### Instructions for the task
Please retype the records below exactly, from the first line through the line containing "this describes the", and leave out any pictures.

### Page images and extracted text
--
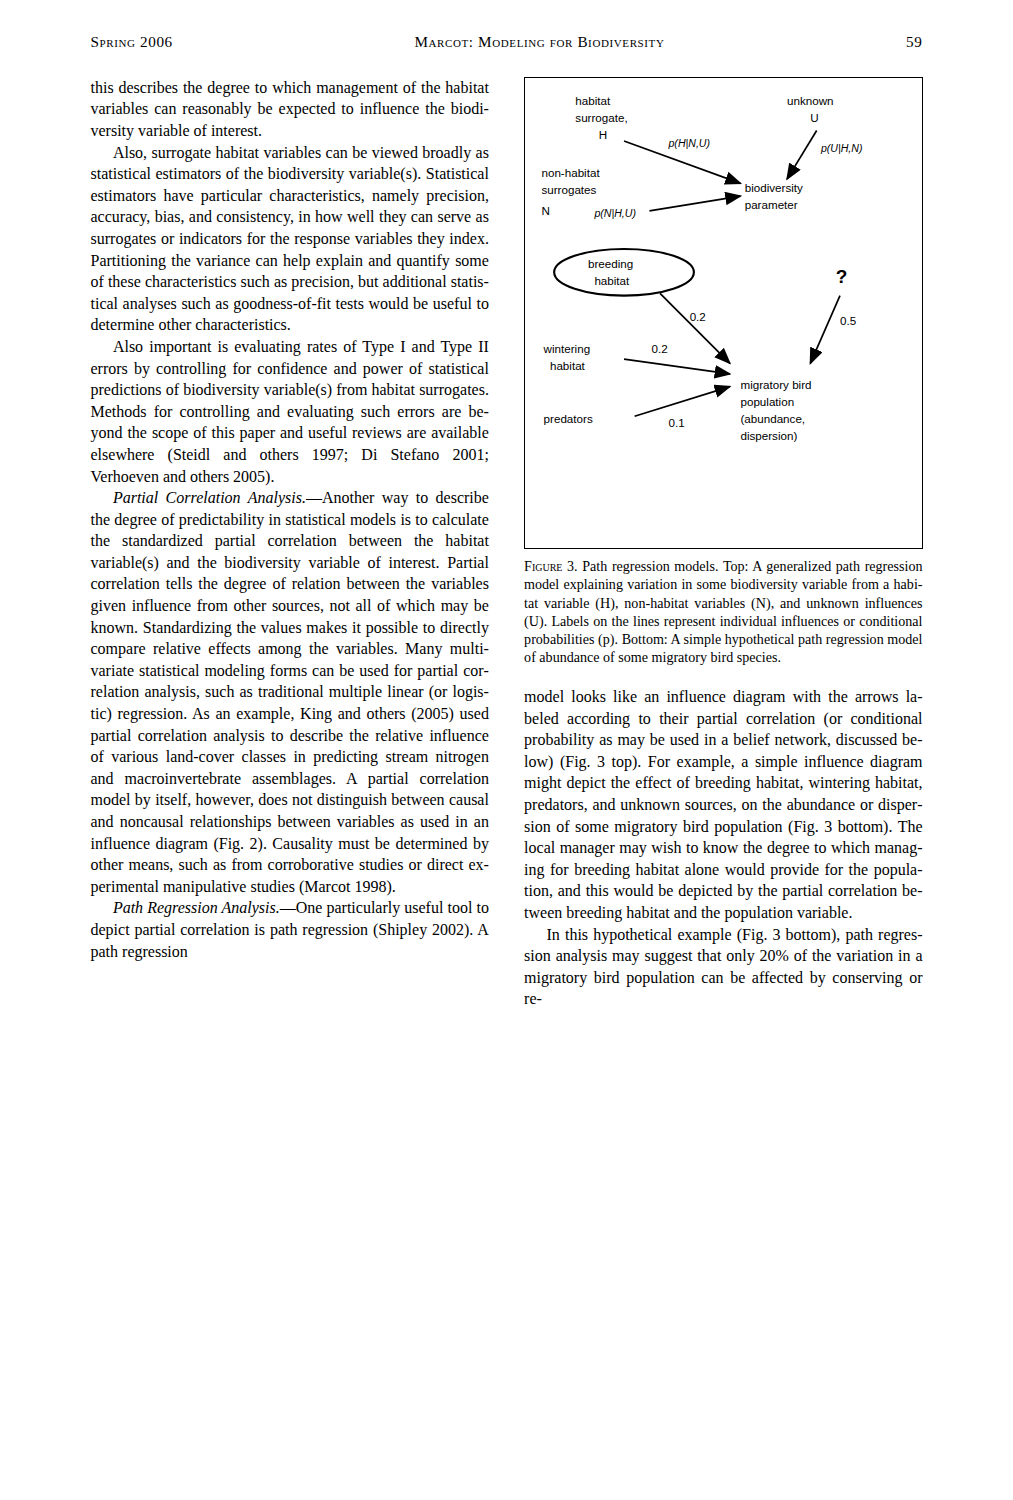Spring 2006 Marcot: Modeling for Biodiversity 59
this describes the degree to which management of the habitat variables can reasonably be expected to influence the biodiversity variable of interest.
Also, surrogate habitat variables can be viewed broadly as statistical estimators of the biodiversity variable(s). Statistical estimators have particular characteristics, namely precision, accuracy, bias, and consistency, in how well they can serve as surrogates or indicators for the response variables they index. Partitioning the variance can help explain and quantify some of these characteristics such as precision, but additional statistical analyses such as goodness-of-fit tests would be useful to determine other characteristics.
Also important is evaluating rates of Type I and Type II errors by controlling for confidence and power of statistical predictions of biodiversity variable(s) from habitat surrogates. Methods for controlling and evaluating such errors are beyond the scope of this paper and useful reviews are available elsewhere (Steidl and others 1997; Di Stefano 2001; Verhoeven and others 2005).
Partial Correlation Analysis.—Another way to describe the degree of predictability in statistical models is to calculate the standardized partial correlation between the habitat variable(s) and the biodiversity variable of interest. Partial correlation tells the degree of relation between the variables given influence from other sources, not all of which may be known. Standardizing the values makes it possible to directly compare relative effects among the variables. Many multivariate statistical modeling forms can be used for partial correlation analysis, such as traditional multiple linear (or logistic) regression. As an example, King and others (2005) used partial correlation analysis to describe the relative influence of various land-cover classes in predicting stream nitrogen and macroinvertebrate assemblages. A partial correlation model by itself, however, does not distinguish between causal and noncausal relationships between variables as used in an influence diagram (Fig. 2). Causality must be determined by other means, such as from corroborative studies or direct experimental manipulative studies (Marcot 1998).
Path Regression Analysis.—One particularly useful tool to depict partial correlation is path regression (Shipley 2002). A path regression
Path regression models Top: generalized path regression model with habitat surrogate H, non-habitat surrogates N, and unknown U influencing a biodiversity parameter, with conditional probability labels. Bottom: hypothetical model where breeding habitat (0.2), wintering habitat (0.2), predators (0.1), and an unknown source (0.5) influence migratory bird population abundance and dispersion. habitat surrogate, H unknown U non-habitat surrogates N biodiversity parameter p(H|N,U) p(U|H,N) p(N|H,U) breeding habitat ? wintering habitat predators migratory bird population (abundance, dispersion) 0.2 0.5 0.2 0.1
Figure 3. Path regression models. Top: A generalized path regression model explaining variation in some biodiversity variable from a habitat variable (H), non-habitat variables (N), and unknown influences (U). Labels on the lines represent individual influences or conditional probabilities (p). Bottom: A simple hypothetical path regression model of abundance of some migratory bird species.
model looks like an influence diagram with the arrows labeled according to their partial correlation (or conditional probability as may be used in a belief network, discussed below) (Fig. 3 top). For example, a simple influence diagram might depict the effect of breeding habitat, wintering habitat, predators, and unknown sources, on the abundance or dispersion of some migratory bird population (Fig. 3 bottom). The local manager may wish to know the degree to which managing for breeding habitat alone would provide for the population, and this would be depicted by the partial correlation between breeding habitat and the population variable.
In this hypothetical example (Fig. 3 bottom), path regression analysis may suggest that only 20% of the variation in a migratory bird population can be affected by conserving or re-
--
### Answer to this problem
Spring 2006 Marcot: Modeling for Biodiversity 59
this describes the degree to which management of the habitat variables can reasonably be expected to influence the biodiversity variable of interest.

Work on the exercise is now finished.